L’esame del perito ha fugato i dubbi del gup. Daniele Ermanno Bianco sarà processato con rito abbreviato

Andrea Cascioli 19/12/2019 15:42

 
Daniele Ermanno Bianco era capace di intendere e di volere e sapeva quel che stava facendo quando ha assassinato la 70enne Anna Piccato a colpi di chiave inglese, nei giardini della chiesa di San Rocco a Barge.
 
Il responso del perito psichiatrico Concettina Esposito, incaricata nella scorsa udienza preliminare dal gup Emanuela Dufour, ha fugato i dubbi del giudice circa le condizioni mentali del 41enne, reo confesso per il brutale omicidio avvenuto la mattina del 23 gennaio 2019. Ora l’uomo dovrà sostenere il processo che verrà celebrato con rito abbreviato a Cuneo il prossimo 30 aprile.
 
Anna Piccato, per tutti Anita, era una pensionata dell’Indesit molto nota in paese anche per la sua attività di volontaria della Croce Rossa, per questo l’orrendo e apparentemente inspiegabile delitto aveva lasciato attonita l’intera comunità locale.
 
Le immagini delle telecamere avevano consentito di individuare già poche ore dopo il sospettato nella persona di Daniele Ermanno Bianco, uno sbandato residente in paese e gravato da vari precedenti penali per furti e reati minori.

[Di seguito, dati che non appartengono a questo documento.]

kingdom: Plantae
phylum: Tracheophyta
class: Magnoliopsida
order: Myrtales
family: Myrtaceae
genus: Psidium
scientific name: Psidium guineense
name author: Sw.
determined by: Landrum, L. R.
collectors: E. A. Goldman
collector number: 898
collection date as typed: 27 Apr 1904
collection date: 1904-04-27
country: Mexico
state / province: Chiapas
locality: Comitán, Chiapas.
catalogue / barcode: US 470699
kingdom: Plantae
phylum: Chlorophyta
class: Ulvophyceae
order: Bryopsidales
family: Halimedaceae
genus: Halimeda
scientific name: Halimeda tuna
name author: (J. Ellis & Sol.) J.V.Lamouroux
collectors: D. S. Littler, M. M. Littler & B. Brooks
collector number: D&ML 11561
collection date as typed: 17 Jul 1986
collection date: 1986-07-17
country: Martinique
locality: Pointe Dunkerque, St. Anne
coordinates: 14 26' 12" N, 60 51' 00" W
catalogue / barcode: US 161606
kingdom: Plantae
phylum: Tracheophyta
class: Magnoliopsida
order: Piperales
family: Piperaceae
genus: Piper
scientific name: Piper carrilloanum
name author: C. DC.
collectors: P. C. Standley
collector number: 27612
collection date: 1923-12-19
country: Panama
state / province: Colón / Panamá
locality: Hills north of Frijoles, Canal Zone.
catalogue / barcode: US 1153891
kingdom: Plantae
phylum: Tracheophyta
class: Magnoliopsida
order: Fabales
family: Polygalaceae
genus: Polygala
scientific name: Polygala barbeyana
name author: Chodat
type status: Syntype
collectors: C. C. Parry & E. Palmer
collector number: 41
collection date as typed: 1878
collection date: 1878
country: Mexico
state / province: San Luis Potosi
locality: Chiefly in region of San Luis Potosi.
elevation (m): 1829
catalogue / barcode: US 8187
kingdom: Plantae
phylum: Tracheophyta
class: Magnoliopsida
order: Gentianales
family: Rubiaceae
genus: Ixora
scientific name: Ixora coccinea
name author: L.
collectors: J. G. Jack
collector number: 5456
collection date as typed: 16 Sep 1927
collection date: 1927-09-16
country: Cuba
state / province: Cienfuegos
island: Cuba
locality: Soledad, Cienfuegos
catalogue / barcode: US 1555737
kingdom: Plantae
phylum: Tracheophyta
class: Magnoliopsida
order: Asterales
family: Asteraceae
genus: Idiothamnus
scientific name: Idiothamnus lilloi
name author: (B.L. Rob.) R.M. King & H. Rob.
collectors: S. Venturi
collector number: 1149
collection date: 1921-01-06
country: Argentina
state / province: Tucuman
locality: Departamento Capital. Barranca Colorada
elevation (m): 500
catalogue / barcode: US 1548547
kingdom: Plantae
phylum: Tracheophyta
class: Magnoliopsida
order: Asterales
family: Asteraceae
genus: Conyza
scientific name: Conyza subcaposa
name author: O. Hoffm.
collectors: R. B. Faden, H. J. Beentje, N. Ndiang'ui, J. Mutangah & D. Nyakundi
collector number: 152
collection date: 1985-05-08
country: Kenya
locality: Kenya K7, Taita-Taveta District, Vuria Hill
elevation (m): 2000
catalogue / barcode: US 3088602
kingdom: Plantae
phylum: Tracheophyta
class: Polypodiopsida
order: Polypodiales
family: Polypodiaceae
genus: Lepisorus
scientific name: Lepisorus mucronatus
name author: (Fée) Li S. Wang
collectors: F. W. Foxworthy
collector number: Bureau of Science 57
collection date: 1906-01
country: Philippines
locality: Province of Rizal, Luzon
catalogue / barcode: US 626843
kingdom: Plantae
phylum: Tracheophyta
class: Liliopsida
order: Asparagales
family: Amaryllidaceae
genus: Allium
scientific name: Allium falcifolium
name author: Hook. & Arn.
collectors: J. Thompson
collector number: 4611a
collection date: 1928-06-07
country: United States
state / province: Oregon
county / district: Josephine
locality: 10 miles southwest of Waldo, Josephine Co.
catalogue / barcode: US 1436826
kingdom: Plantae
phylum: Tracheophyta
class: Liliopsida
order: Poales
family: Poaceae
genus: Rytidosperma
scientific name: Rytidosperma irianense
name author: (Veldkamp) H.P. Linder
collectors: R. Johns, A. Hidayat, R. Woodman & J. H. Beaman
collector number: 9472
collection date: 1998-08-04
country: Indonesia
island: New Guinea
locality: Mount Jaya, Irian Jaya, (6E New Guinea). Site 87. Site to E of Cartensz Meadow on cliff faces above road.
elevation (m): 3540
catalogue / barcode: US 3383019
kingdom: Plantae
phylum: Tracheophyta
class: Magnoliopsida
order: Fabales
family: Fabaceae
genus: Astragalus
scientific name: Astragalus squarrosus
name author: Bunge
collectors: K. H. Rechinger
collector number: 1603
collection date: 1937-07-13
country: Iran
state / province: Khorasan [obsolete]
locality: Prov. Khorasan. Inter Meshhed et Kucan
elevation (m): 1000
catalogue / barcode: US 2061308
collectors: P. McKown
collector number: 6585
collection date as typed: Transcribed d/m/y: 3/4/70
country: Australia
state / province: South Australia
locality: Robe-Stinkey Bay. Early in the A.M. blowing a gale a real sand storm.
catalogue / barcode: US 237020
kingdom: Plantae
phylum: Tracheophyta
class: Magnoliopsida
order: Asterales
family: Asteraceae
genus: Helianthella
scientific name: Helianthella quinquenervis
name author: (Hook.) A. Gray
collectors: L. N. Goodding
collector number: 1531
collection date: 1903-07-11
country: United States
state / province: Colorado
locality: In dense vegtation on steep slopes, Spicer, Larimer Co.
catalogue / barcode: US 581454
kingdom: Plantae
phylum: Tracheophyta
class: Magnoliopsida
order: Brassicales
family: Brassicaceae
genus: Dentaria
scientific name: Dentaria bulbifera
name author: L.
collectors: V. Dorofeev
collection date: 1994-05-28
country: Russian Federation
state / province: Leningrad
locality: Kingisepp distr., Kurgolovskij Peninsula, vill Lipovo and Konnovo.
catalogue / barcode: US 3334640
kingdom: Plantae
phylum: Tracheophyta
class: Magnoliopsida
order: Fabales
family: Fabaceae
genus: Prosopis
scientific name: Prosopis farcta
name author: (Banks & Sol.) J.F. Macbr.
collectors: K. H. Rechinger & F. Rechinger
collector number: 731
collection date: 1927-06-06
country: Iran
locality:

Arrestato dai Carabinieri nella notte del 24 gennaio e interrogato dal pm Alberto Braghin, Bianco aveva infine confessato l’omicidio dopo che dagli esami biologici erano emerse tracce di sangue e Dna della vittima sulle scarpe e lo zaino che indossava.
 
L’uomo avrebbe atteso che Anna Piccato consumasse un caffè in un bar, poi l’avrebbe pedinata e colpita una prima volta con un oggetto contundente in via Giolitti. Dopo averla stordita, l’avrebbe trascinata nei giardini d'Annonay, in quel momento deserti, finendola con altri dieci colpi alla nuca. L’arma sarebbe stata una pesante chiave inglese di cui l’assassino ha affermato di essersi liberato poco dopo, gettandola in un cassonetto. In seguito si sarebbe cambiato gli abiti a casa (senza però disfarsene).
 
Bianco ha detto di aver immobilizzato e colpito la donna con il fine di rapinarla, sebbene il movente non convinca fino in fondo gli investigatori. Al momento dell’omicidio, infatti, la pensionata aveva con sé appena tre euro e venti centesimi.